Luis Ortiz Alfau (1916–2019) was a Basque militiaman, also known as "gudaris", who defended the Second Republic during the Spanish Civil War (1936–1939). After the end of Francoism and what was later the boom of historical memory at the end of the 20th century, Luis participated in the recuperation of the memory of the Spanish Civil War.

==Participation in the Spanish Civil War==

When the Spanish Civil War began, Luis enlisted in the leftist Republican Casero battalion, where he worked as a messenger and achieved the rank of lieutenant. In April 1937, during the bombing of Guernica, his battalion happened to be in the area and he collaborated in the aid efforts.

With the falling of Bilbao some months later in June 1937, he moved to Cantabria where he was injured by a bomb. He had to abandon the hospital because of the advances of the Francoist troops, and he got on board a boat to France. He would later return to Barcelona. After fighting again in the ranks of the Spanish Republican army, he was exiled in France at the end of the battle.
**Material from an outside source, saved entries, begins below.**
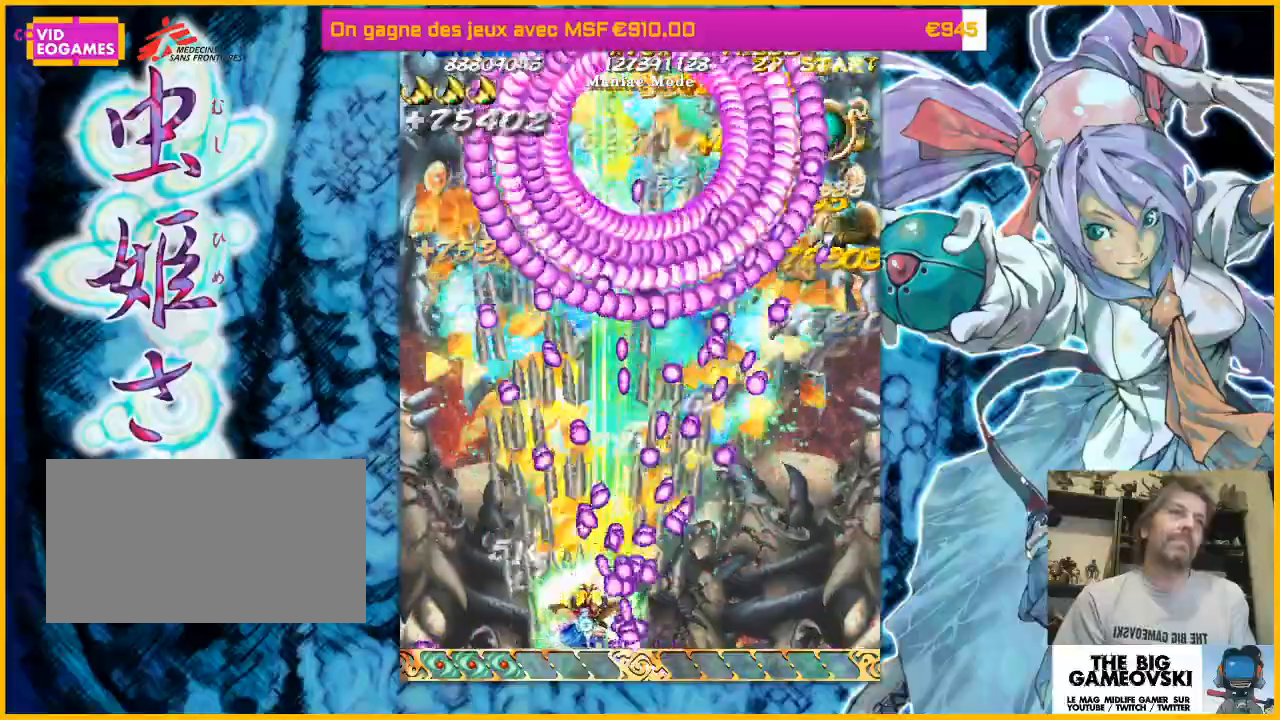
{"dt_ms": 500, "buttons": [], "left_stick": "center", "events": [[100, "left_stick", "left"], [300, "left_stick", "center"], [400, "left_stick", "left"], [467, "left_stick", "center"]]}
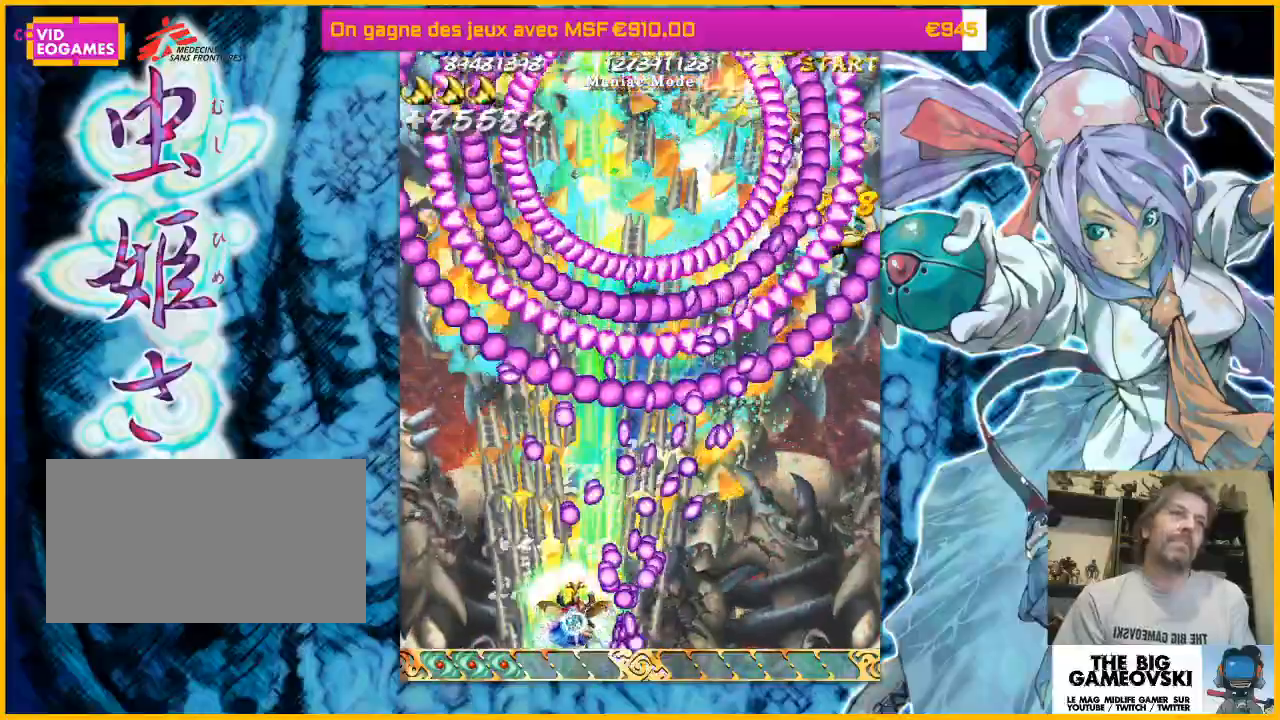
{"dt_ms": 500, "buttons": [], "left_stick": "center", "events": [[233, "left_stick", "left"], [333, "left_stick", "center"], [433, "left_stick", "left"], [500, "left_stick", "center"]]}
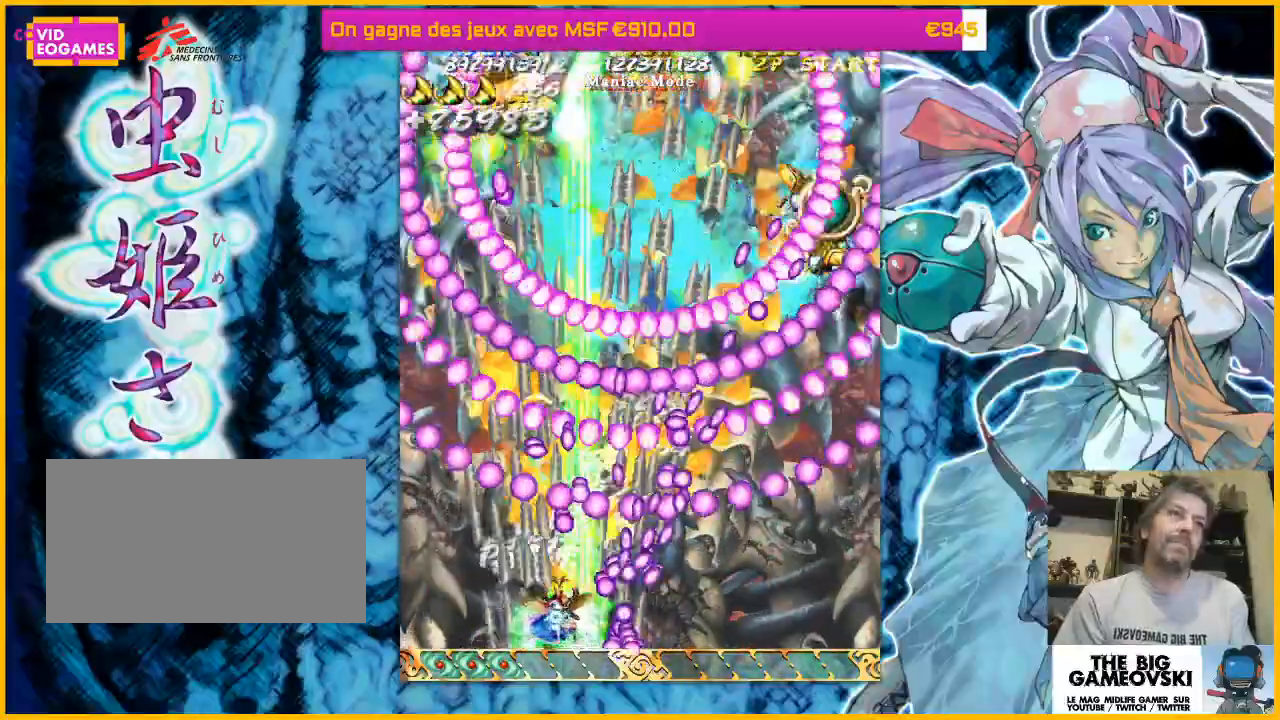
{"dt_ms": 500, "buttons": [], "left_stick": "left", "events": [[100, "left_stick", "left"], [233, "left_stick", "center"], [400, "left_stick", "left"]]}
It has been said that he didn't fire a single bullet throughout the war.

==Exile and postwar==

Luis was one of the first Republican exiles to enter the Gurs concentration camp in the spring of 1939. This first group consisted of about 18,000 refugees, with the majority being Basques and members of the International Brigades. When WWII began, Luis decided to return to the Basque Country where he was born, but he was detained in Hendaia when crossing the border. He was then sent to various Francoist labor camps (Deusto and Miranda de Ebro) and to a battalion of enslaved workers in the Pyrenees mountains. Some years later, in 1943, he returned to Bilbao and was able to get work at the Uralita company, from where he retired in 1977.

==Historical memory and the 21st century==

After the end of Francoism, Luis started to speak about his experiences during the war and the dictatorship. He won a case against the Basque government about compensation of victims of war who, like him, did not have documents that verified that they had been in the Francoist forced labor camps. He testified in various documentaries about the French Gurs internment camp, and he was one of the plaintiffs of a lawsuit in Argentina against the crimes of the Franco regime.